E. Couty: “Je suis certain que l’immense majorité des responsables des services, des pôles ou des établissements hospitaliers ont conscience du fait que, dans le contexte actuel, il est souvent demandé bien au-delà de ce qui est du et que les professionnels sollicités font beaucoup plus. Ils prennent leurs responsabilités avec une grande conscience professionnelle et tout leur cœur. Cette prise de conscience des responsables doit se faire également au plus haut niveau. Elle ne peut pas seulement se traduire par le paiement d’heures supplémentaires ou une augmentation de salaire. C’est évidemment nécessaire mais très insuffisant. Cela doit aussi, et surtout, se traduire concrètement par un comportement qui exprime du respect, de la reconnaissance et de la solidarité notamment en renforçant tout notre système de santé.”

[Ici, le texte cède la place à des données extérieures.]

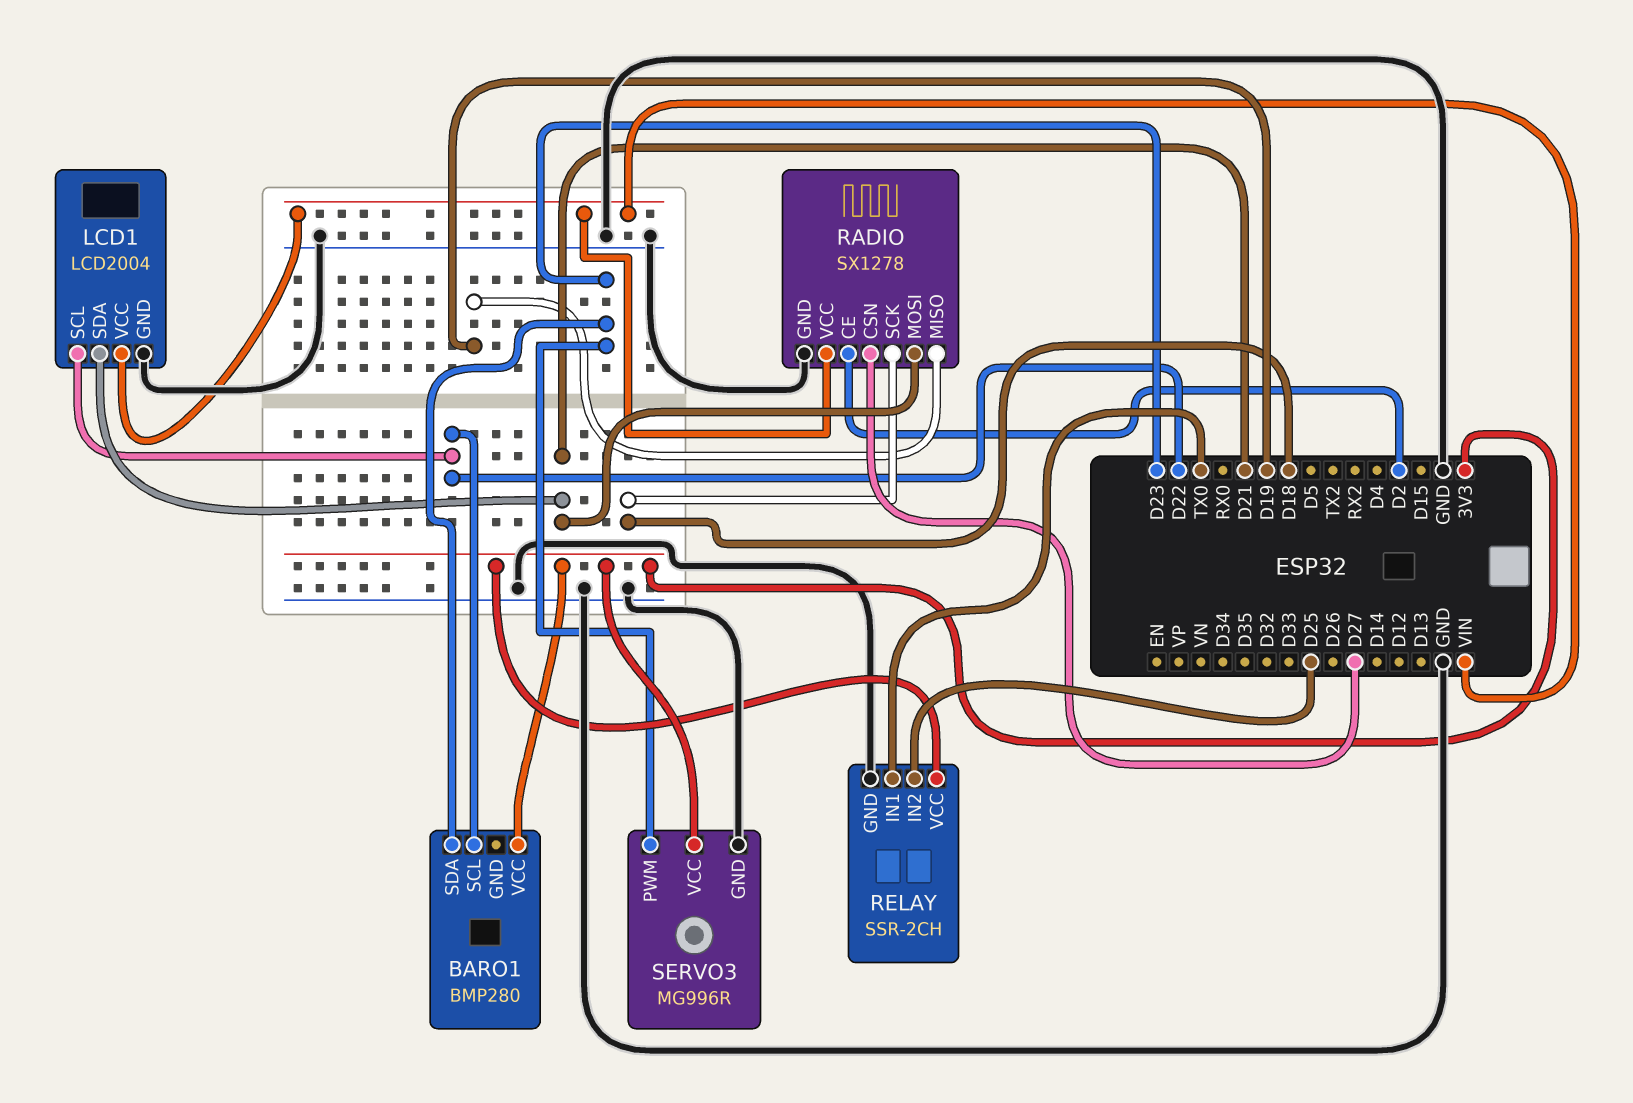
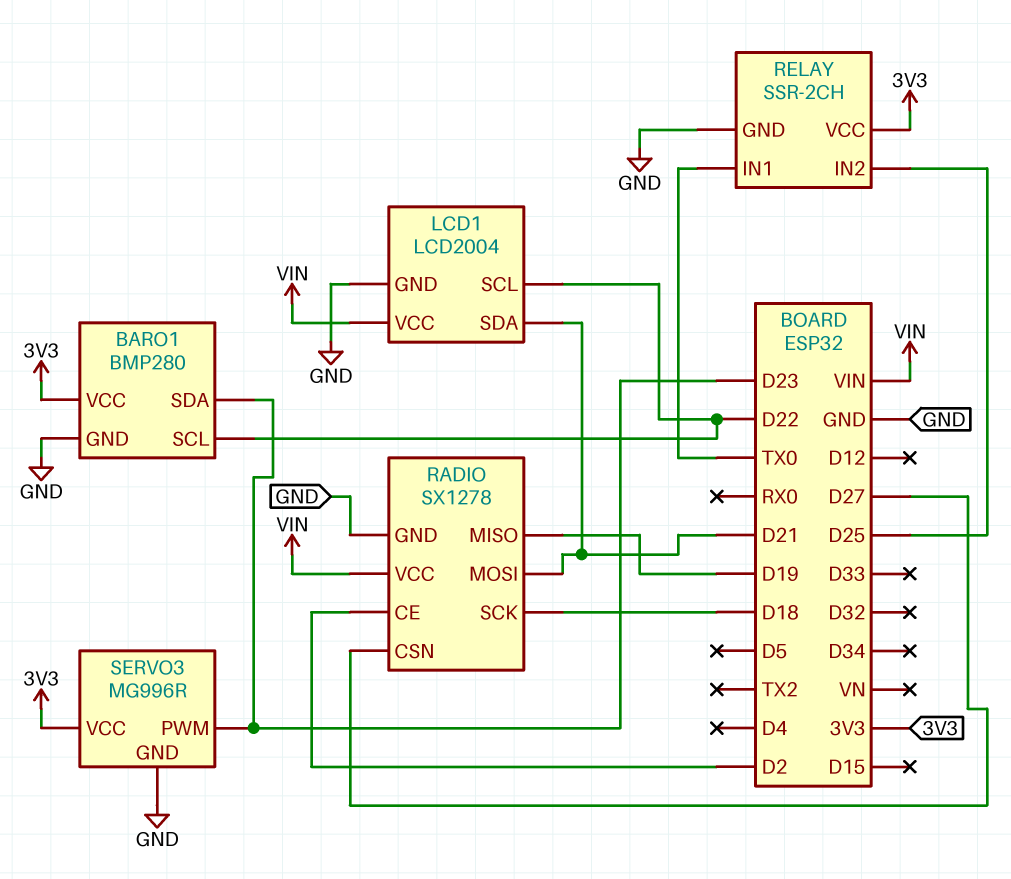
BARO1 pin GND: none -> GND

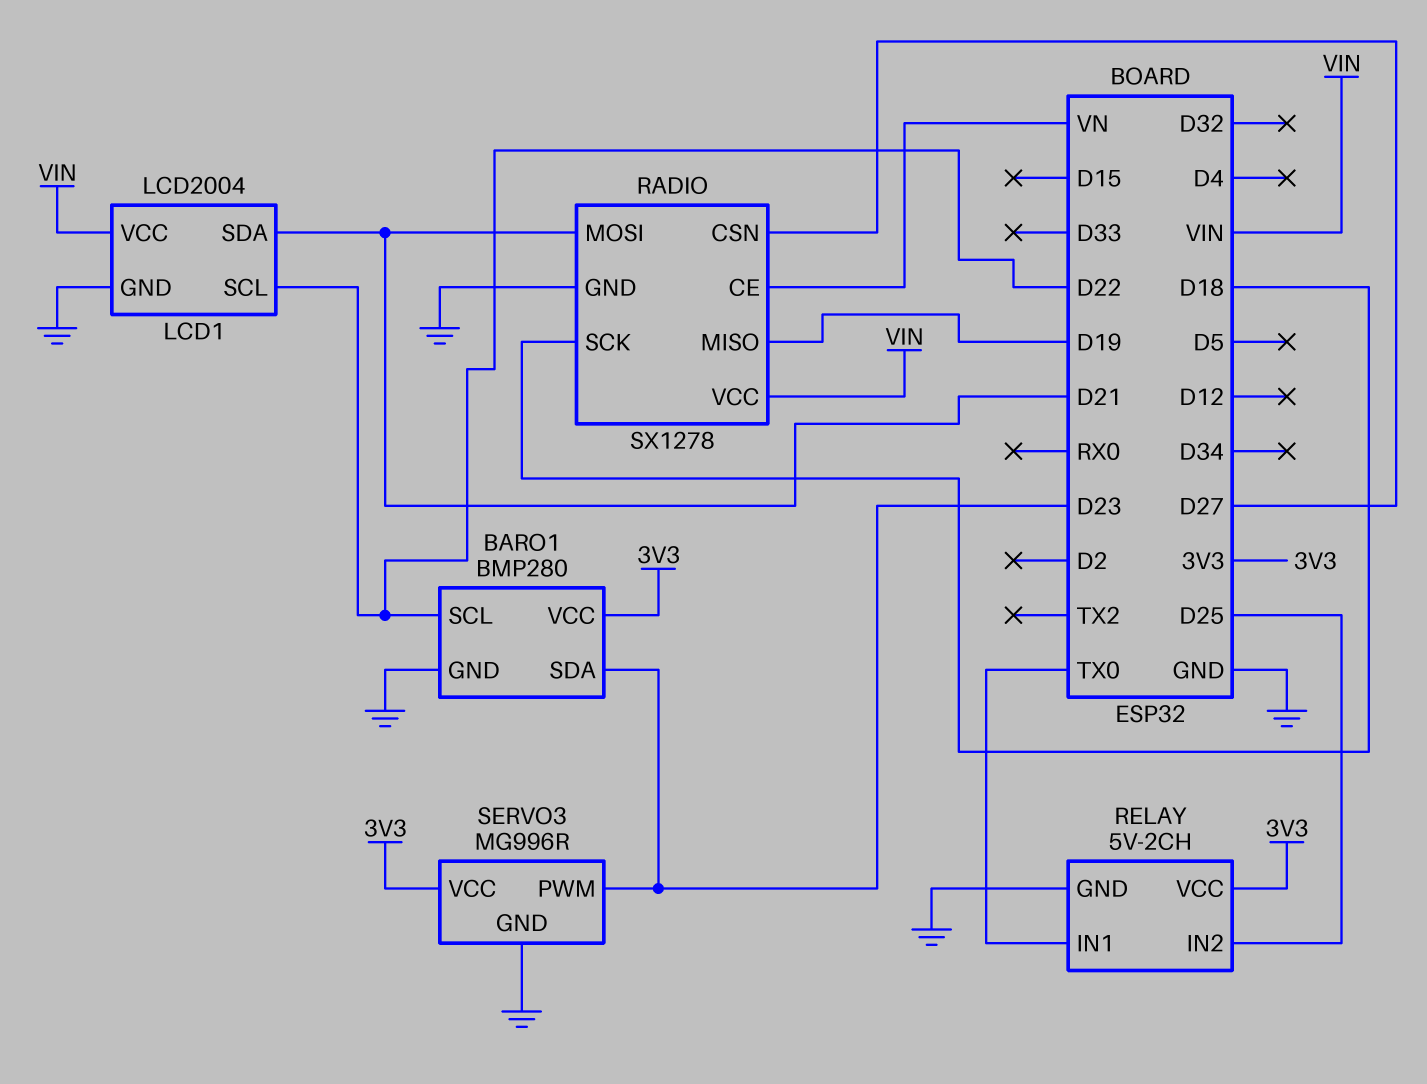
RADIO pin CE: D2 -> VN
RELAY: SSR-2CH -> 5V-2CH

Etudiant·e·s: Pensez-vous qu’après la crise, il peut y avoir une fracture entre les soignants ayant été sur le terrain et ceux qui n’ont pas pu ?
E. Couty: “Peut-être, mais je pense que ceux qui n’ont pas été présents, sont frustrés, et regrettent de ne pas avoir été dans l’action. A titre personnel, j’ai voulu y prendre part mais je n’ai pas été sollicité…. Je n’imagine pas m’opposer à ce que ceux qui étaient au travail dans ces conditions bénéficient d’une reconnaissance particulière. De toute façon cela bénéficiera à tout le monde hospitalier et plus largement à tous les professionnels du système de santé.
Il ne peut y avoir deux discours et deux traitements différents sur le sujet de l’investissement des professionnels. Sinon ce serait tout le lien social et professionnel qui serait rompu.
Ceux qui travaillent à l’hôpital public ou dans la plupart des établissements privés, dans les établissements médicosociaux, (EHPAD, handicap) et tous les professionnels du secteur ambulatoire, médecins généralistes et paramédicaux de ville notamment, s’investissent sans relâche dans ce combat contre le virus. Il en est de même des chercheurs. Les réponses seront sans doute diverses mais elles doivent viser le même objectif.
J’espère que cette reconnaissance globale fera naître un vrai sentiment de solidarité et qu’il sera durable.
Il s’agira de reconstituer le service hospitalier, mais aussi de recréer un esprit solidaire, un sentiment d’appartenance à son équipe, ainsi qu’à son établissement. Cela va être particulièrement important.”
Remerciements à Edouard Couty, pour sa disponibilité et ces échanges.